Su mirada la delataba sacudida por la sorpresa. Yacía desnuda, azorados los ojos verdes, acanelada la piel, sin más artificio que la argolla de mujer casada. Joven, rondando los treinta, el rostro de facciones finas, nariz recta y pómulos salientes era enmarcado por la cabellera rubia que se deslizaba sobre la espalda hasta la cintura breve. Chato el abdomen y carnosos los labios, la hilera de dientes de marfil perfectamente alineados parecía esbozar una sonrisa. Testigo mudo de la tragedia, la mirada amarilla del gato sentado en la mesita de noche parecían señalar las sábanas revueltas y la almohada tirada en el piso de ladrillos quebrados que insinuaban lo evidente…

Xóchitl tenía veinte años la mañana calurosa de mayo que atendía a los clientes de la fonda donde recién trabajaba. Para Bartolomé su aparición fue lo mismo que de pronto se le abriera el cielo. La acarició mentalmente de pies a cabeza, y la comparó con la flor de pétalos blancos que de noche brilla en la arena negra del desierto. Era la hembra más hermosa que jamás había visto. La muchacha pasó una y otra vez a su lado. No supo lo que pidió (“unos huevitos, café, lo que sea”), y pasados los años seguía preguntándose cómo se había atrevido a invitarla al parque, o a cenar esa misma noche, o a cualquier sitio que ella quisiera en el pueblo de casas de adobe que se extendían en el valle de la sierra sureña.

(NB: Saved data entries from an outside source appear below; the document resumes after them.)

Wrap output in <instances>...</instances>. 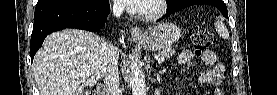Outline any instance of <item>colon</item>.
Wrapping results in <instances>:
<instances>
[{
	"mask_svg": "<svg viewBox=\"0 0 277 95\" xmlns=\"http://www.w3.org/2000/svg\"><path fill=\"white\" fill-rule=\"evenodd\" d=\"M190 38L193 48L197 54L207 51L216 41L214 35L205 27L197 26L190 30ZM85 95H94L93 91H86Z\"/></svg>",
	"mask_w": 277,
	"mask_h": 95,
	"instance_id": "colon-1",
	"label": "colon"
}]
</instances>
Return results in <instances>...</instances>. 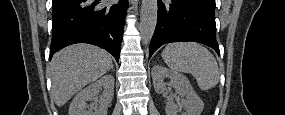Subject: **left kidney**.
Segmentation results:
<instances>
[{"instance_id":"left-kidney-1","label":"left kidney","mask_w":285,"mask_h":115,"mask_svg":"<svg viewBox=\"0 0 285 115\" xmlns=\"http://www.w3.org/2000/svg\"><path fill=\"white\" fill-rule=\"evenodd\" d=\"M165 78L171 80L177 94L184 98L178 105L167 100L165 108L166 114L177 115L178 109L184 108L186 115H200L204 108V103L194 91L186 76L178 72H173L163 66H154L152 69V80L157 93L165 92Z\"/></svg>"}]
</instances>
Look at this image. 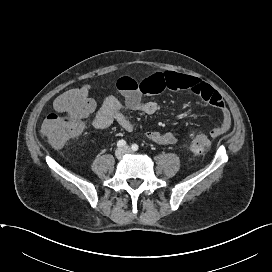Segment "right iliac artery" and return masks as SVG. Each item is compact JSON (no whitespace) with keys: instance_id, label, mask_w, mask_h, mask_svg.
I'll use <instances>...</instances> for the list:
<instances>
[{"instance_id":"right-iliac-artery-1","label":"right iliac artery","mask_w":272,"mask_h":272,"mask_svg":"<svg viewBox=\"0 0 272 272\" xmlns=\"http://www.w3.org/2000/svg\"><path fill=\"white\" fill-rule=\"evenodd\" d=\"M126 145V141L125 140H119L118 142H117V146L118 147H123V146H125Z\"/></svg>"}]
</instances>
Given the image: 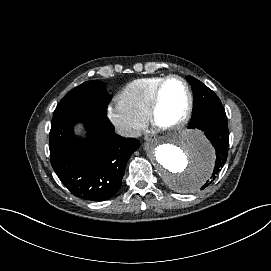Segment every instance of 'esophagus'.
<instances>
[{
  "label": "esophagus",
  "instance_id": "1",
  "mask_svg": "<svg viewBox=\"0 0 271 271\" xmlns=\"http://www.w3.org/2000/svg\"><path fill=\"white\" fill-rule=\"evenodd\" d=\"M157 136L155 134H148L145 136V141L149 143H156L157 142Z\"/></svg>",
  "mask_w": 271,
  "mask_h": 271
}]
</instances>
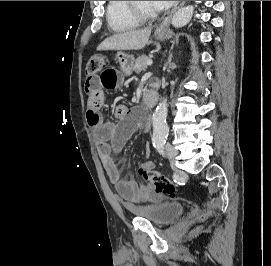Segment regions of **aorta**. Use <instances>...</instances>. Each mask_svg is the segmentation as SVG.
<instances>
[{
	"label": "aorta",
	"mask_w": 271,
	"mask_h": 266,
	"mask_svg": "<svg viewBox=\"0 0 271 266\" xmlns=\"http://www.w3.org/2000/svg\"><path fill=\"white\" fill-rule=\"evenodd\" d=\"M193 6H186L180 8L172 18V25L175 28L185 26L190 22L193 16ZM168 111L167 99L164 98L157 106L155 113L153 114V140H164L169 132V128L166 124V117Z\"/></svg>",
	"instance_id": "aorta-1"
}]
</instances>
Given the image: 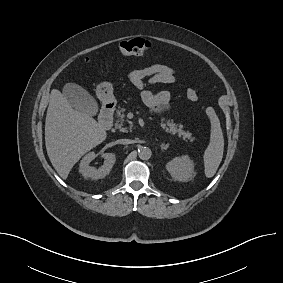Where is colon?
<instances>
[{
	"instance_id": "obj_1",
	"label": "colon",
	"mask_w": 283,
	"mask_h": 283,
	"mask_svg": "<svg viewBox=\"0 0 283 283\" xmlns=\"http://www.w3.org/2000/svg\"><path fill=\"white\" fill-rule=\"evenodd\" d=\"M150 49V42L143 38L128 39L119 44V52L124 56L142 55L147 53ZM186 95L192 102H197L199 99L198 92L194 88H188Z\"/></svg>"
}]
</instances>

–Lo que usted guste, con todo respeto –balbuceó temeroso de su atrevimiento, resignado al rechazo, brincándole el corazón la respuesta de la chica que le dijo al oído, inclinada para que sólo la escuchara él y ninguno más de los hombres que la miraban morbosos:

–Salgo a las cuatro...

Sentados en una de las bancas de hierro herrumbroso de la placita bordeada por el edificio de dos pisos de la delegación municipal, la iglesia del siglo XIX y comercios chaparros que se sostenían de milagro, cuando ella le reveló llamarse Xóchitl y provenir de una cuadrilla distante mediodía de viaje en la “combi” colectiva, el hombre confirmó para sus adentros: “Tenía yo razón: Xóchitl significa flor”. Dos horas bastaron para que se contaran sus vidas. Apenado, como quien se admite pecador, Bartolomé confesó que era viudo y sin hijos, que estaba ahí para reparar la caldera de la clínica de salud. Justificó su presencia en el pueblucho:

–Me recomendó un amigo, mi mejor amigo, el hermano que no tuve. Nos conocemos desde la primaria, pero ya no fuimos a la secundaria. Ganas nos sobraban, pero nos faltaba dinero. Yo aprendí todo lo de las calderas. De él poco sé. No lo he vuelto a ver…

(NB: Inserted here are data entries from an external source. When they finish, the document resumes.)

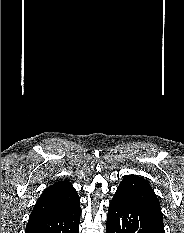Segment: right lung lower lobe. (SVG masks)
Wrapping results in <instances>:
<instances>
[{"label":"right lung lower lobe","instance_id":"obj_1","mask_svg":"<svg viewBox=\"0 0 184 233\" xmlns=\"http://www.w3.org/2000/svg\"><path fill=\"white\" fill-rule=\"evenodd\" d=\"M80 207L28 221L25 233H79Z\"/></svg>","mask_w":184,"mask_h":233}]
</instances>
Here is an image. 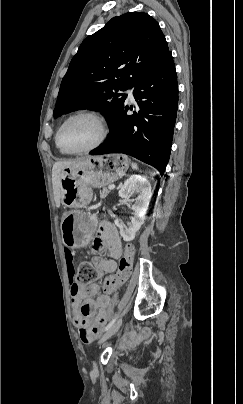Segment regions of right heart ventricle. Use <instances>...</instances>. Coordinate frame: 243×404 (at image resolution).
I'll return each instance as SVG.
<instances>
[{"mask_svg": "<svg viewBox=\"0 0 243 404\" xmlns=\"http://www.w3.org/2000/svg\"><path fill=\"white\" fill-rule=\"evenodd\" d=\"M55 144H56V147H57L58 151H59L61 154H63V155H71V154H72V153L68 152L65 148L60 147V145L58 144V141H57V137H56V136H55Z\"/></svg>", "mask_w": 243, "mask_h": 404, "instance_id": "1", "label": "right heart ventricle"}]
</instances>
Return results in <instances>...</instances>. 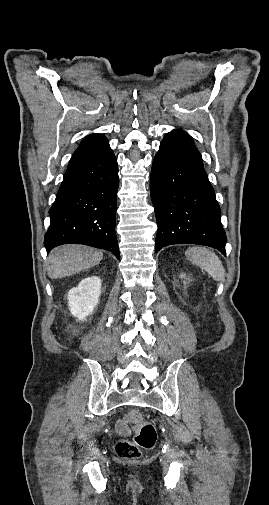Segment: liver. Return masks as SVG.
I'll return each mask as SVG.
<instances>
[{
	"instance_id": "1",
	"label": "liver",
	"mask_w": 269,
	"mask_h": 505,
	"mask_svg": "<svg viewBox=\"0 0 269 505\" xmlns=\"http://www.w3.org/2000/svg\"><path fill=\"white\" fill-rule=\"evenodd\" d=\"M103 253L84 245H63L48 256L47 273L52 279L63 278L99 264Z\"/></svg>"
}]
</instances>
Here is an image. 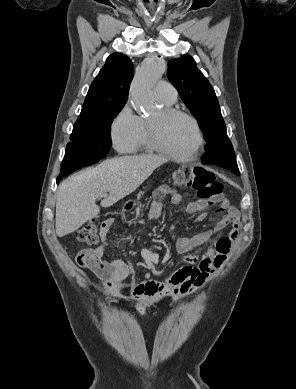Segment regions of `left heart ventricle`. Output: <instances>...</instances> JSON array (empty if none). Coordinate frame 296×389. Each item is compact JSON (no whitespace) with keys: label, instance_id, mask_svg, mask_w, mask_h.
Segmentation results:
<instances>
[{"label":"left heart ventricle","instance_id":"obj_1","mask_svg":"<svg viewBox=\"0 0 296 389\" xmlns=\"http://www.w3.org/2000/svg\"><path fill=\"white\" fill-rule=\"evenodd\" d=\"M149 120L155 122L161 141L174 153L185 155L195 146L196 133L188 119L180 116L163 118L159 110Z\"/></svg>","mask_w":296,"mask_h":389}]
</instances>
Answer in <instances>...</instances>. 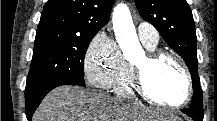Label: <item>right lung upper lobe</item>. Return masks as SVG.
<instances>
[{
    "mask_svg": "<svg viewBox=\"0 0 217 121\" xmlns=\"http://www.w3.org/2000/svg\"><path fill=\"white\" fill-rule=\"evenodd\" d=\"M112 4L113 0H48L38 29L96 34L108 23Z\"/></svg>",
    "mask_w": 217,
    "mask_h": 121,
    "instance_id": "right-lung-upper-lobe-1",
    "label": "right lung upper lobe"
}]
</instances>
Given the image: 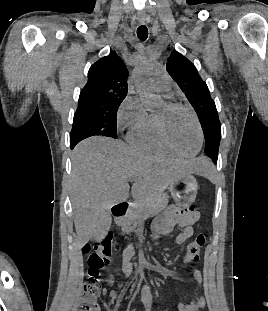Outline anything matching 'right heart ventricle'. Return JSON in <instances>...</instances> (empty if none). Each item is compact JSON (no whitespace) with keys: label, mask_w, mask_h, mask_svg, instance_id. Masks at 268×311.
Segmentation results:
<instances>
[{"label":"right heart ventricle","mask_w":268,"mask_h":311,"mask_svg":"<svg viewBox=\"0 0 268 311\" xmlns=\"http://www.w3.org/2000/svg\"><path fill=\"white\" fill-rule=\"evenodd\" d=\"M127 139L134 147L141 150L170 152L158 134L156 113L146 114L143 120L130 129Z\"/></svg>","instance_id":"obj_1"}]
</instances>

Hacía apenas un mes que Xóchitl trajinaba en la fonda. Donde procedía no había trabajo. Resumió:

–Tuve que venirme para ayudar a mi madre en los gastos de la casa. Mi papá se fue con otra. Tengo dos hermanos chiquitos. Yo soy la mayor…

Diez años después la casualidad reencontró a Bartolomé con su casi hermano. Se reconocieron al instante. “Estás igual”, dijeron al unísono. Sonrieron, se abrazaron, se sobaron las espaldas, evocaron sus días de niños. Pero poco les duró el gusto; estaban de prisa. Caminando en sentidos opuestos, gritaron sus números de teléfonos y prometieron hablarse “para que pasemos juntos el Año Nuevo”...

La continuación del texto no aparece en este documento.